We also have to cover other mysteries: the mysteries of grammars and how they work, and why they are different. The mystery of language acquisition, how we acquire language, whether it’s our mother tongue or a second tongue. The difference in typology of languages, these families. And the problem with modern Linguistics and materialism, and seeing what we can keep from that, and what we should expand on because some things are really not explained with materialism.
That doesn’t mean that we need to turn into religion all of a sudden. We need to find out the boundaries of what is really material and what may be immaterial, and which we need to explain somehow else. Language includes everything that is physical: the brain, our vocal apparatus… But it also includes our minds, our thoughts, and all that is intangible.
So we need to find the balance between that, which brings me to the next topic that we need to cover: how language affects thought and culture, and vice versa. Is it because of our culture and our thoughts that we speak in a certain way, or does the way we speak affect, alter, our culture? That’s a very old debate and nobody has the solution. There are two camps. So I’ll talk a bit about that.
And finally, I want to bring up the idea that we won’t get unstuck unless we use a multidisciplinary approach. We need several disciplines to explain, to start explaining, languages and language. You need sociology, psychology, neurology, archaeology, biology, information theory… you need a lot of disciplines to make sense of the complexity of language. And usually Linguists (in the same way as other scientists depending on their discipline do it) get stuck into their field, and they don’t look at anything else. So we’ll try to do that, and I think that we’ll find out that even though sounds are possibly one of those types of molecules, there are others in language. Otherwise we wouldn’t have the complexity we have in sign languages, for example.
So I think we’re going to find out that there are many tiny molecules, and all of them make up for the complexity of language. And ultimately, my hope is that in the same way that many of you wrote to me saying how the sounds series had piqued their curiosity and made them want to learn more about sounds, we will all become a bit like Sherlock Holmes. Because ultimately, the mysteries hide in the details. Sherlock Holmes or any detective story, really, is based on the fact that the clues about a mystery are always hidden in plain sight, but in the details. So that’s kind of what we’re doing.

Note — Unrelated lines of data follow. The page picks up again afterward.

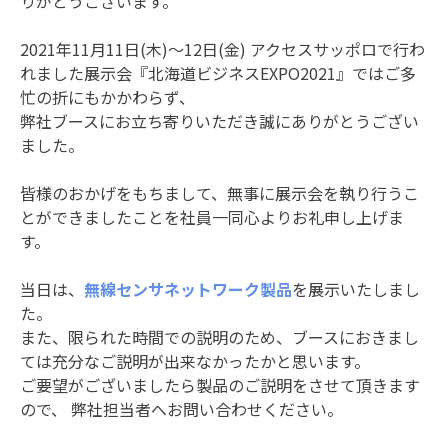
りがとうございます。
2021年11月11日(木)～12日(金) アクセスサッポロで行わ
れました展示会『北海道ビジネスEXPO2021』ではご多
忙の折にもかかわらず、
弊社ブースにお立ち寄りいただき誠にありがとうござい
ました。
皆様のおかげをもちまして、無事に展示会を執り行うこ
とができましたことを社員一同心よりお礼申し上げま
す。
当日は、
無線センサネットワーク製品
を展示いたしまし
た。
また、限られた時間での説明のため、ブースにおきまし
ては充分なご説明が出来なかったかと思います。
ご要望がございましたら製品のご説明をさせて頂きます
ので、 弊社担当者へお問い合わせください。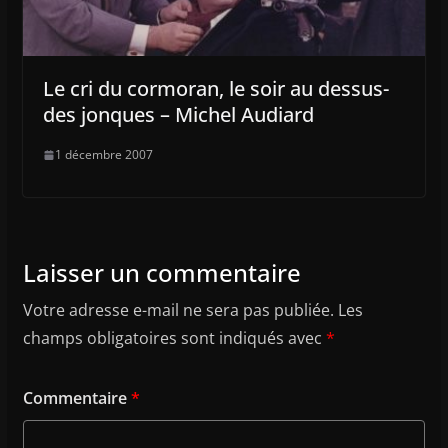
Le cri du cormoran, le soir au dessus-
des jonques – Michel Audiard
1 décembre 2007
Laisser un commentaire
Votre adresse e-mail ne sera pas publiée.
Les
champs obligatoires sont indiqués avec
*
Commentaire
*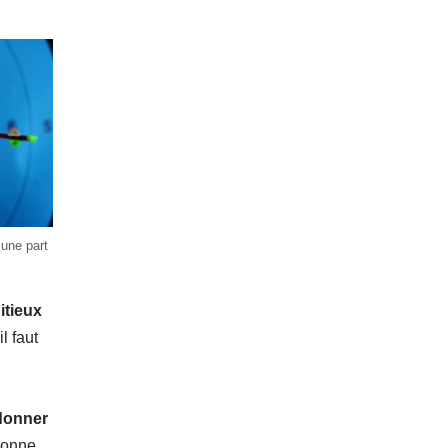
 une part
itieux
l faut
donner
bonne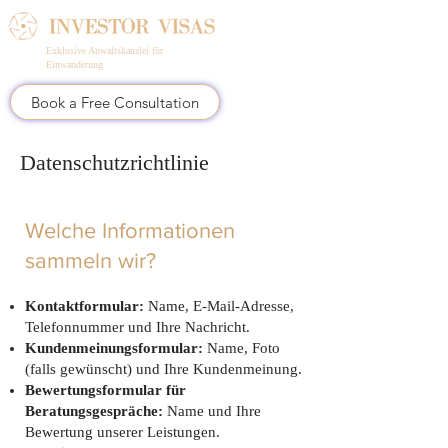
Exklusive Anwaltskanzlei für
Einwanderung
Book a Free Consultation
Datenschutzrichtlinie
Welche Informationen
sammeln wir?
Kontaktformular:
Name, E-Mail-Adresse,
Telefonnummer und Ihre Nachricht.
Kundenmeinungsformular:
Name, Foto
(falls gewünscht) und Ihre Kundenmeinung.
Bewertungsformular für
Beratungsgespräche:
Name und Ihre
Bewertung unserer Leistungen.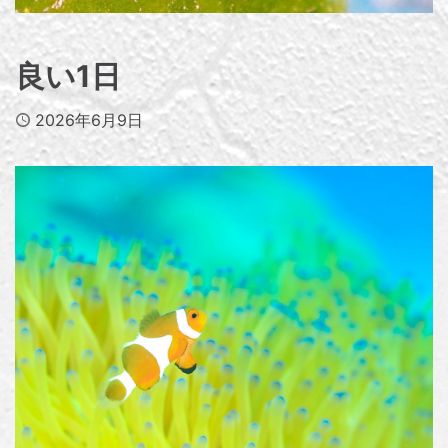
良い1日
Published
2026年6月9日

And as a long-term goal, why not use Linguistics as a step towards understanding who we are, why we’re here, what we’re here for? Those are all philosophical questions, if you wish, that have a lot to do with language, I think. Usually philosophers will just reflect on that or throw in ideas, but language, I think, is a big, big component. And yeah, I just find it fascinating, and I think that you will too, whether you’re interested in language because you are, or because you use language. And who doesn’t use language, right?
So stay tuned, and let’s hope that we can discover…we can walk through it like in a labyrinth. Don’t be surprised if I go in a tangent sometimes. It may seem to you that I’m talking about language trivia or a language mystery that doesn’t have to do much with sounds. But hopefully in the end, or globally, it will make sense if you keep these goals in mind. Thank you for watching!”